Something else. Buy some amethyst rough and leave the geode as is.

Al Balmer
Sun City, AZ


Not having seen the picture, I personally would try to save both the
crystals for making pendants and the solid sections for the cabs.
you might even go so far as to try to get some of the solid with the
crystals - that way you could put a “cap” on the polished rough and
have the crystals coming out of it but hanging downward.

laurie kern
Adventures of An Aspiring Silversmith


there are two things you could do that I can think of
offhand…firstly, don’t destroy the drusy/crystals! These are
popular these days!

i would suggest either dividing up the geode into smaller, nearly
flat sections (for example, triangular wedges)…If the pale quartz
is 2 inches thick, you could then use a trim saw to cut away the
crystal part with about 1/4 inch of base. The edges of the drusy slab
could be smoothed as well as the back side. Then, the rest of the
base could be cabbed as solid amethyst material.

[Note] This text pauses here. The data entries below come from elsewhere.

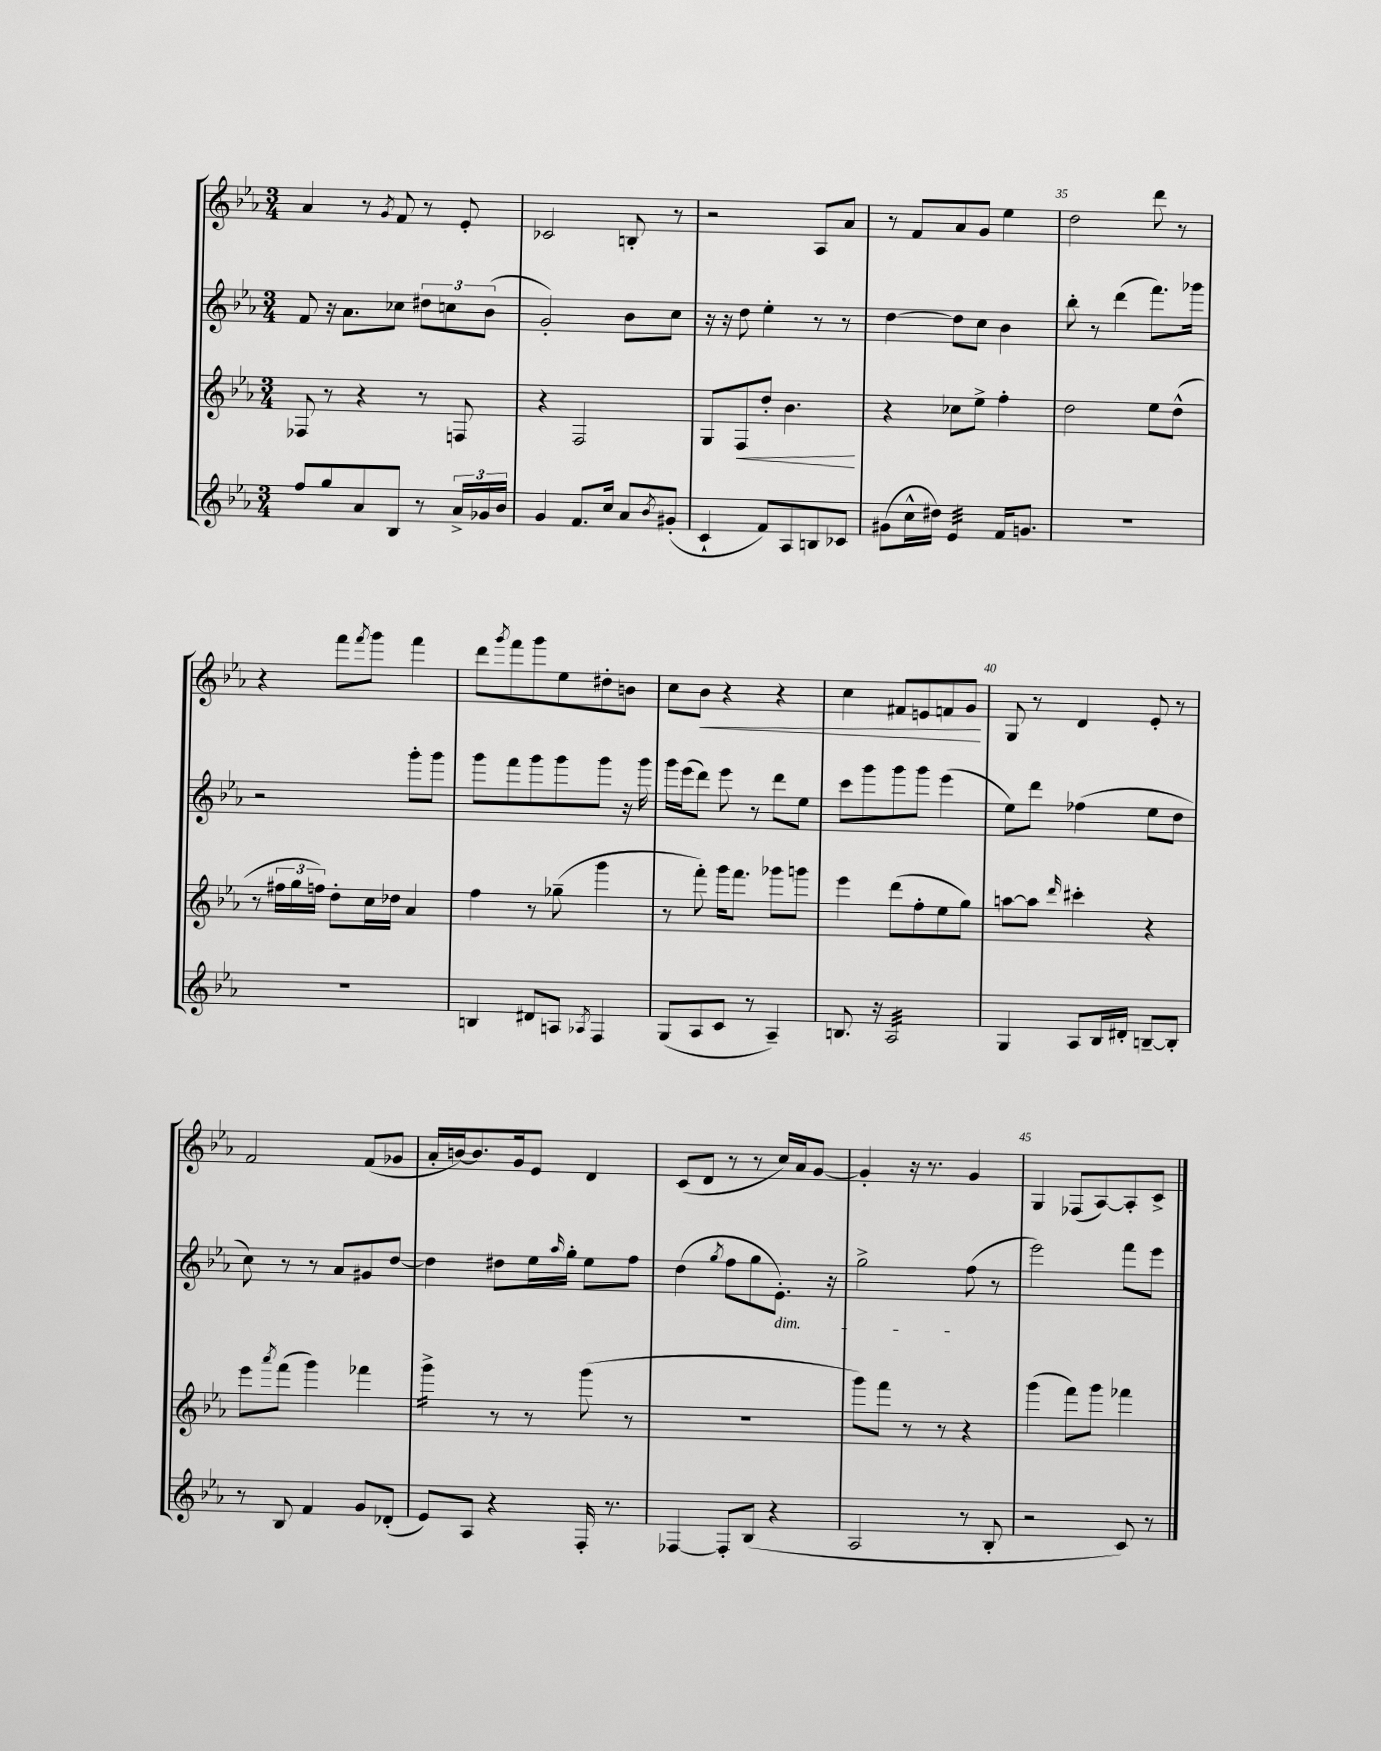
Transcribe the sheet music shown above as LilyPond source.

<<
\new StaffGroup <<
\new Staff = "s0" {
    \clef treble \key ees \major \numericTimeSignature \time 3/4
    aes'4 r8 \acciaccatura { g'8 } f'8 r8 ees'8-. |
    ces'2 b8-. r8 |
    r2 aes8 aes'8 |
    r8 f'8 aes'8 g'8 ees''4 |
    d''2 d'''8 r8 |
    r4 f'''8 \acciaccatura { f'''8 } g'''8 f'''4 |
    d'''8 \acciaccatura { g'''8 } f'''8 g'''8 ees''8 dis''8-. b'8 |
    c''8 bes'8\< r4 r4 |
    c''4 fis'8 e'8 f'8 g'8\! |
    g8 r8 d'4 ees'8-. r8 |
    f'2 f'8( ges'8 |
    aes'16-. b'16~) b'8. g'16 ees'8 d'4 |
    c'8( d'8 r8 r8 c''16) aes'16 g'8~ |
    g'4-. r16 r8. g'4 |
    g4 fes8( aes8~) aes8-. c'8-> \bar "|." |
}
\new Staff = "s1" {
    \clef treble \key ees \major \numericTimeSignature \time 3/4
    f'8 r16 aes'8. ces''8 \tuplet 3/2 { dis''8 c''8 bes'8( } |
    g'2-.) bes'8 c''8 |
    r16 r16 d''8 ees''4-. r8 r8 |
    d''4~ d''8 c''8 bes'4 |
    bes''8-. r8 d'''4( f'''8.) ges'''16 |
    r2 g'''8-. g'''8 |
    g'''8 f'''8 g'''8 g'''8 g'''8 r16 g'''16 |
    g'''16 ees'''16( d'''8) ees'''8 r8 d'''8 ees''8 |
    c'''8 g'''8 g'''8 g'''8 ees'''4( |
    ees''8) d'''8 fes''4( ees''8 d''8 |
    c''8) r8 r8 aes'8 gis'8 d''8~ |
    d''4 dis''8 ees''16 \grace { aes''16 } g''16-. ees''8 f''8 |
    d''4( \acciaccatura { g''8 } f''8 g''8 ees'8.-.\dim) r16 |
    g''2-> f''8\!( r8 |
    ees'''2) f'''8 ees'''8 \bar "|." |
}
\new Staff = "s2" {
    \clef treble \key ees \major \numericTimeSignature \time 3/4
    fes8 r8 r4 r8 f8 |
    r4 f2 |
    g8 f8\< d''8-. bes'4.\! |
    r4 ces''8 ees''8-> f''4-. |
    d''2 ees''8 d''8-^( |
    r8 \tuplet 3/2 { fis''16 g''16 f''16) } d''8-. c''16 des''16 aes'4 |
    f''4 r8 ges''8--( g'''4 |
    r8 f'''8-.) g'''16 f'''8. ges'''8 g'''8 |
    ees'''4 d'''8( f''8-. ees''8 g''8) |
    a''8~ a''8 \grace { d'''16 } cis'''4-. r4 |
    ees'''8 \acciaccatura { aes'''8 } f'''8( g'''4) fes'''4 |
    g'''4:16-> r8 r8 g'''8( r8 |
    R2. |
    g'''8) f'''8 r8 r8 r4 |
    g'''4( f'''8) g'''8 fes'''4 \bar "|." |
}
\new Staff = "s3" {
    \clef treble \key ees \major \numericTimeSignature \time 3/4
    f''8 g''8 aes'8 bes8 r8 \tuplet 3/2 { aes'16-> ges'16 bes'16 } |
    g'4 f'8. c''16 aes'8 \acciaccatura { bes'8 } gis'8-.( |
    c'4-! f'8) aes8 b8 ces'8 |
    gis'8( c''16-^ dis''16) ees'4:32 f'16 g'8. |
    R2. |
    R2. |
    b4 dis'8 a8 \acciaccatura { aes8 } f4 |
    g8( aes8 c'8 r8 aes4--) |
    b8. r16 aes2:32 |
    g4 aes8 bes16 dis'16-. b8~-- b8-. |
    r8 bes8 f'4 g'8 des'8-.( |
    ees'8) aes8 r4 f16-. r8. |
    fes4~ fes8-. bes8( r4 |
    aes2 r8 bes8-. |
    r2 c'8) r8 \bar "|." |
}
>>
>>
\layout { \context { \Score currentBarNumber = #31 \override BarNumber.break-visibility = ##(#f #t #t) barNumberVisibility = #(every-nth-bar-number-visible 5) } }
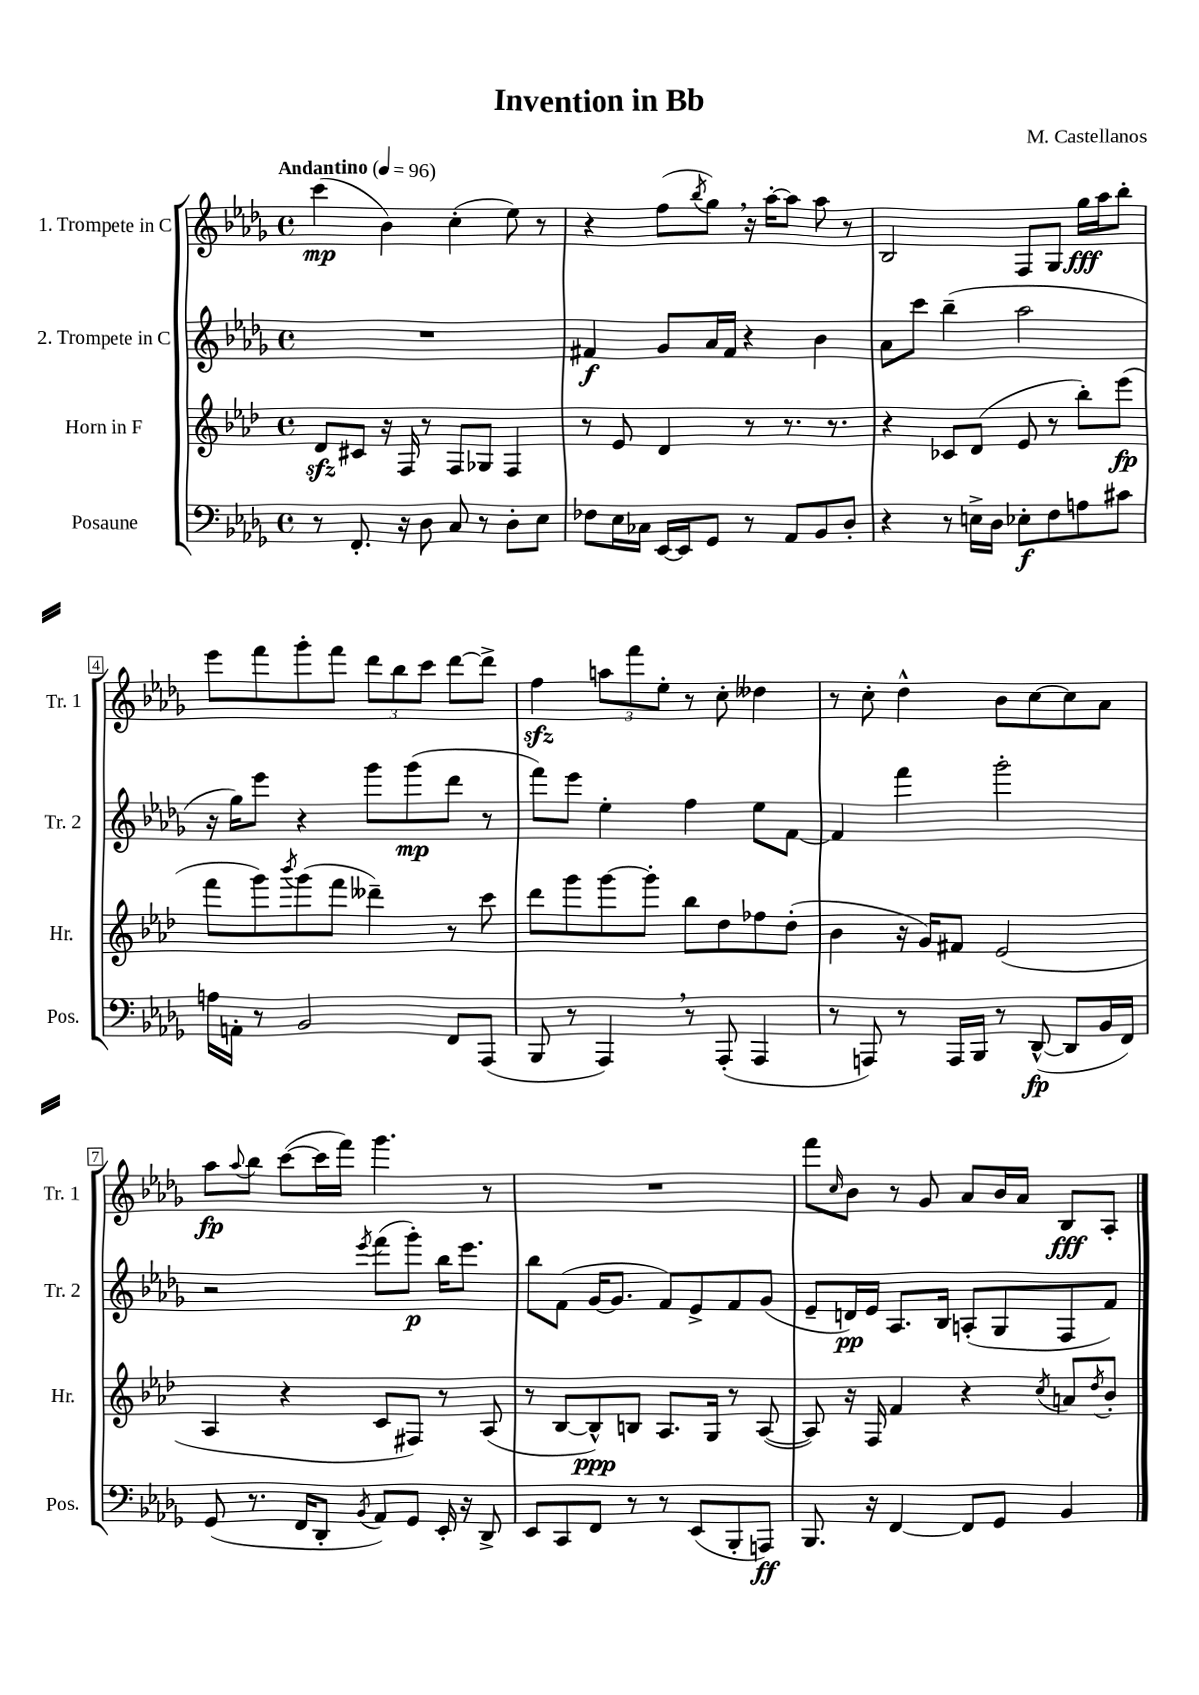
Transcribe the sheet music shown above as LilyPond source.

\header { title = "Invention in Bb" composer = "M. Castellanos" }
<<
\new StaffGroup <<
\new Staff = "s0" \with { instrumentName = "1. Trompete in C" shortInstrumentName = "Tr. 1" } {
    \clef treble \key des \major \defaultTimeSignature \time 4/4 \tempo "Andantino" 4 = 96
    c'''4\mp( bes'4) c''4-.( ees''8) r8 |
    r4 f''8( \acciaccatura { bes''8 } ges''8) \breathe r16 aes''16~-. aes''8 aes''8 r8 |
    bes2 f8 ges8 ges''16\fff aes''16 bes''8-. |
    ees'''8 f'''8 ges'''8-. f'''8 \tuplet 3/2 { des'''8 bes''8 c'''8 } des'''8~ des'''8-> |
    f''4\sfz \tuplet 3/2 { a''8 f'''8 ees''8-. } r8 c''8-. deses''4 |
    r8 c''8-. des''4-^ bes'8 c''8~ c''8 aes'8 |
    aes''8\fp \appoggiatura { aes''8 } bes''8 c'''8~( c'''16 f'''16) ges'''4. r8 |
    R1 |
    f'''8 \grace { c''16 } bes'8 r8 ges'8 aes'8 bes'16 aes'16 bes8\fff aes8-. \bar "|." |
}
\new Staff = "s1" \with { instrumentName = "2. Trompete in C" shortInstrumentName = "Tr. 2" } {
    \clef treble \key des \major \defaultTimeSignature \time 4/4
    R1 |
    fis'4\f ges'8 aes'16 fis'16 r4 bes'4 |
    aes'8 c'''8 bes''4--( aes''2 |
    r16 ges''16) ees'''8 r4 ges'''8 ges'''8\mp( des'''8 r8 |
    f'''8) ees'''8 ees''4-. f''4 ees''8 f'8~ |
    f'4 f'''4 ges'''2-. |
    r2 \acciaccatura { ees'''8 } f'''8( ges'''8-.\p) bes''16 ees'''8. |
    bes''8 f'8( ges'16~ ges'8. f'8) ees'8-> f'8 ges'8( |
    ees'8-- d'16\pp) ees'16 aes8. bes16 a8-.( ges8 f8 f'8) \bar "|." |
}
\new Staff = "s2" \with { instrumentName = "Horn in F" shortInstrumentName = "Hr." } {
    \clef treble \key aes \major \defaultTimeSignature \time 4/4
    des'8\sfz cis'8 r16 f16 r8 f8 ges8 f4 |
    r8 ees'8 des'4 r8 r8. r8. |
    r4 ces'8 des'8( ees'8 r8 bes''8-.) ees'''8\fp( |
    f'''8 g'''8) \acciaccatura { bes'''8 } g'''8( f'''8 deses'''4--) r8 c'''8 |
    des'''8 g'''8 g'''8~ g'''8-. bes''8 des''8 fes''8 des''8-.( |
    bes'4 r16 g'16) fis'8 ees'2( |
    aes4 r4 c'8 fis8) r8 aes8( |
    r8 bes8~ bes8-^\ppp) b8 aes8. g16 r8 aes8~( |
    aes8) r16 f16 f'4 r4 \acciaccatura { c''8 } a'8 \acciaccatura { des''8 } bes'8-. \bar "|." |
}
\new Staff = "s3" \with { instrumentName = "Posaune" shortInstrumentName = "Pos." } {
    \clef bass \key des \major \defaultTimeSignature \time 4/4
    r8 f,8.-. r16 des8 c8 r8 des8-. ees8 |
    fes8 ees16 ces16 ees,16~ ees,16 ges,8 r8 aes,8 bes,8 des8-. |
    r4 r8 e16-> des16 ees8-.\f f8 a8 cis'8 |
    a16 a,16-. r8 bes,2 f,8 aes,,8( |
    bes,,8 r8 aes,,4) \breathe r8 aes,,8-.( aes,,4 |
    r8 a,,8) r8 a,,16 bes,,16 r8 des,8~-^\fp( des,8 bes,16 f,16) |
    ges,8( r8. f,16 des,8-. \acciaccatura { bes,8 } aes,8) ges,8 ees,16-. r16 des,8-> |
    ees,8 c,8 f,8 r8 r8 ees,8( bes,,8-. a,,8\ff) |
    bes,,8. r16 f,4~ f,8 ges,8 bes,4 \bar "|." |
}
>>
>>
\layout { \context { \Score \override BarNumber.stencil = #(make-stencil-boxer 0.1 0.3 ly:text-interface::print) } }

Otherwise, you could make slices from the geode, which would make
rings of material, at least from the central area. You could then
slice up the rings to make what would be a cross section of the
material, with crystals visible on the bottom of it. Polish both
sides of the slice…it would be kind of like making a tongue with
crystals on the end…grind away the rough outer shell. If it’s thin
enough, you should get light passing through the amethyst base as
well as the crystals. Don’t make it too thin though, as you may loose
your color.

Hope that helps…



Andrew without actually seeing the piece it’s hard to say but if you
look at the geode there are possibly sections of drusy which would
make drusy cabs. The sectons with the crystals might be cut in a
cross section to the geode then shaped on the bottoms to give a cab
you can bezel on the bottom or use tabs or? and get some interesting
crystals which would lay more flat on a piece.